◆ **Texto de referencia**

Entonces sí llegará el Señor con un año de gracia, como prometen las lecturas de hoy, llega con la fuerza del consuelo, llega con su potencia liberadora, llega y cambia el luto por el óleo de la alegría, llega y nos unge con un ministerio fecundo: “Y ustedes serán llamados ministros de nuestro Dios”. Cumplirán de verdad en esta tierra la gran misión para la cual han sido creados.

Es cuestión de deseo, de ganas, de anhelo, de querer más y más de Dios, aunque no sepamos si nuestro amor es grande o pequeño, si es puro o imperfecto.

Lo que no podemos hacer es dejar de desearlo, porque esa es la muerte espiritual. En cambio, dice san Francisco de Sales, que cuando sentimos en nosotros el deseo del amor sagrado, sabemos que comenzamos a amar” (S F. Sales)

Y si no reconocés ese deseo, durante un tiempo pedile al Señor que te conceda la gracia de experimentarlo. Y cuando tu deseo se convierte en búsqueda descubrís aquello que decía San Juan de la Cruz: “Si el alma busca a Dios, mucho más la busca su Amado a ella”.

Porque lo primero que él tiene para decirte, en cualquier circunstancia, es que te ama. Y no importará si afuera hay un inmenso desierto. Lo que importa es que no estarás solo.

¿Cómo culmina esta experiencia del desierto? En una aceptación, como si de tu corazón ante la Cruz brotaran con espontaneidad y sinceridad estas palabras: “Acepto que me tomes. Tómame Señor. Acepto los fracasos, las humillaciones, las soledades, la muerte, lo que venga, para estar contigo, para unirme a ti. Tómame Señor, ahora y para siempre”.

Tu corazón dirá “aquí estoy Señor”, y sabrás que él está. Los dos juntos ante el mundo infinito, como si estuvieras en el corazón del universo en el momento más decisivo: “Aquí estoy. Tómame Señor”.

Entonces donde estés, cualquier lugar es tu hogar, estás en tu centro vayas donde vayas, y estés con quién estés. Y el ministerio que te ha tocado, allí donde estés, se llena de una fecundidad inaudita.

¿Para qué les he dicho todo esto? Para que cada uno viva, viva esta Semana, no cumpliendo como se pueda y esperando que acabe.

◆ **Cómo hacerlo**
Copia, sin cambiar nada, el fragmento del texto de referencia que va desde "Entonces sí llegará" hasta "han sido creados.".

◆ **Datos registrados**
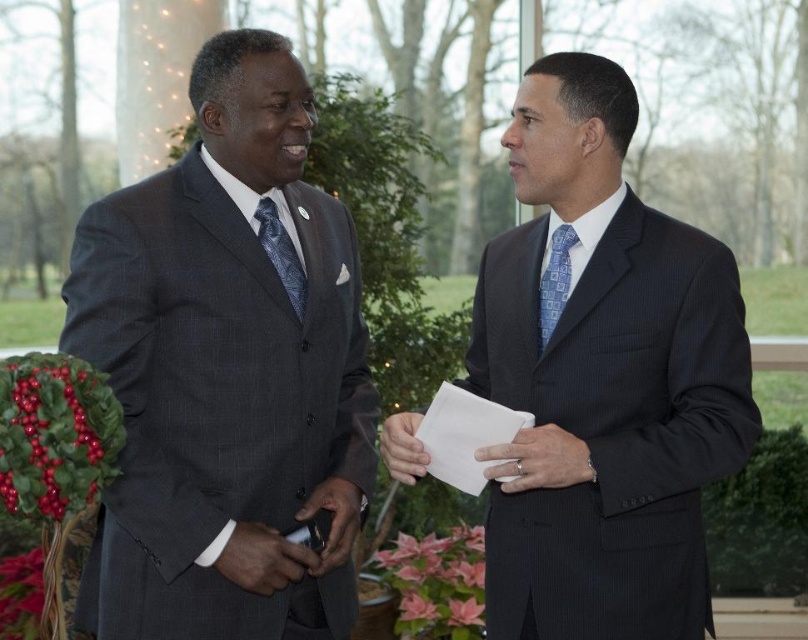
You are standing in the formal setting shown in the image. There is a point at coordinates (606, 378). What object is located at that point?

The point at coordinates (606, 378) corresponds to the dark pinstripe suit at center.

You are a photographer standing in front of the two men. You want to take a photo of the white paper at center without the blue textured tie at right blocking the view. Is this possible?

The white paper at center is behind the blue textured tie at right, so it is currently blocked by the tie. To capture the paper without obstruction, you would need to adjust your angle or have the man move so the tie no longer obscures the paper.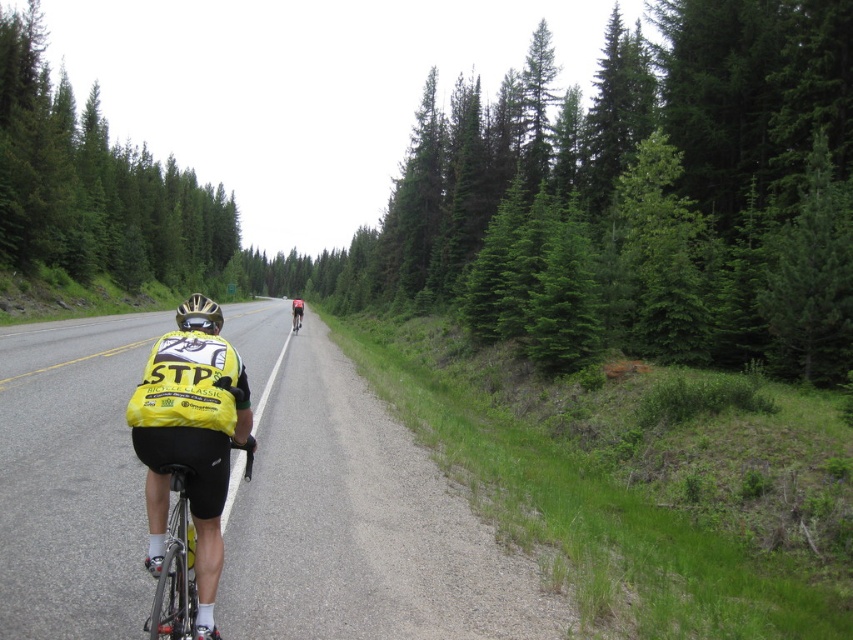
You are a photographer planning to take a wide shot of the scene. Given that the smooth asphalt road at center is larger in size than the black matte bicycle at center, will the bicycle be easily visible in the photo?

The black matte bicycle at center will be visible but smaller in the photo since the smooth asphalt road at center is larger in size than it.

Based on the coordinates provided, what is the terrain type at point (354, 513) in the scene?

The point (354, 513) indicates smooth asphalt road at center.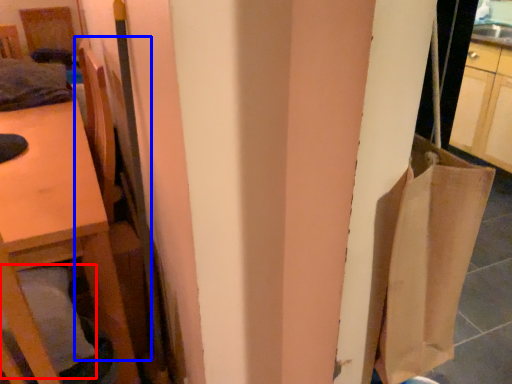
Question: Which point is further to the camera, pillow (highlighted by a red box) or chair (highlighted by a blue box)?

Choices:
 (A) pillow
 (B) chair

Answer: (B)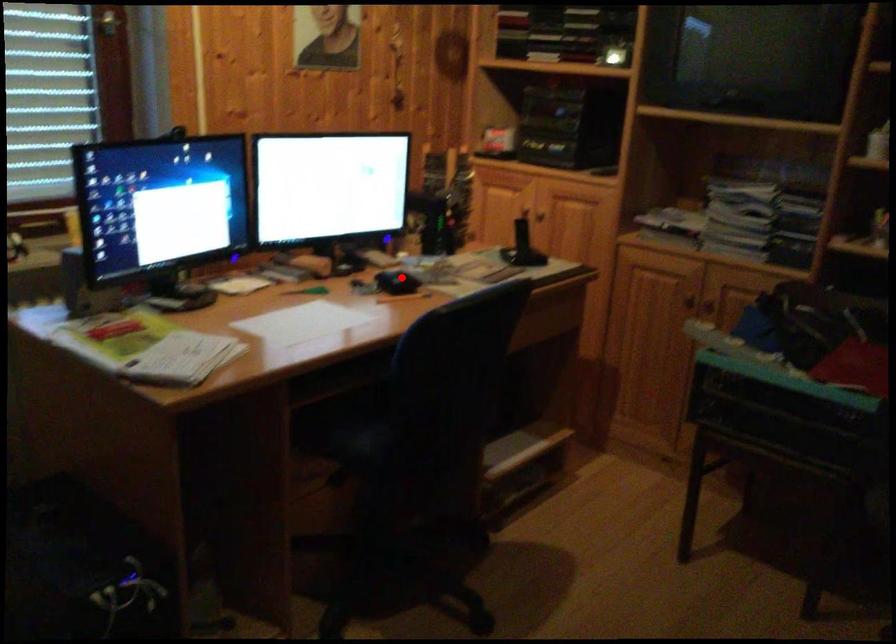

◆ **Respuesta abajo**
Entonces sí llegará el Señor con un año de gracia, como prometen las lecturas de hoy, llega con la fuerza del consuelo, llega con su potencia liberadora, llega y cambia el luto por el óleo de la alegría, llega y nos unge con un ministerio fecundo: “Y ustedes serán llamados ministros de nuestro Dios”. Cumplirán de verdad en esta tierra la gran misión para la cual han sido creados.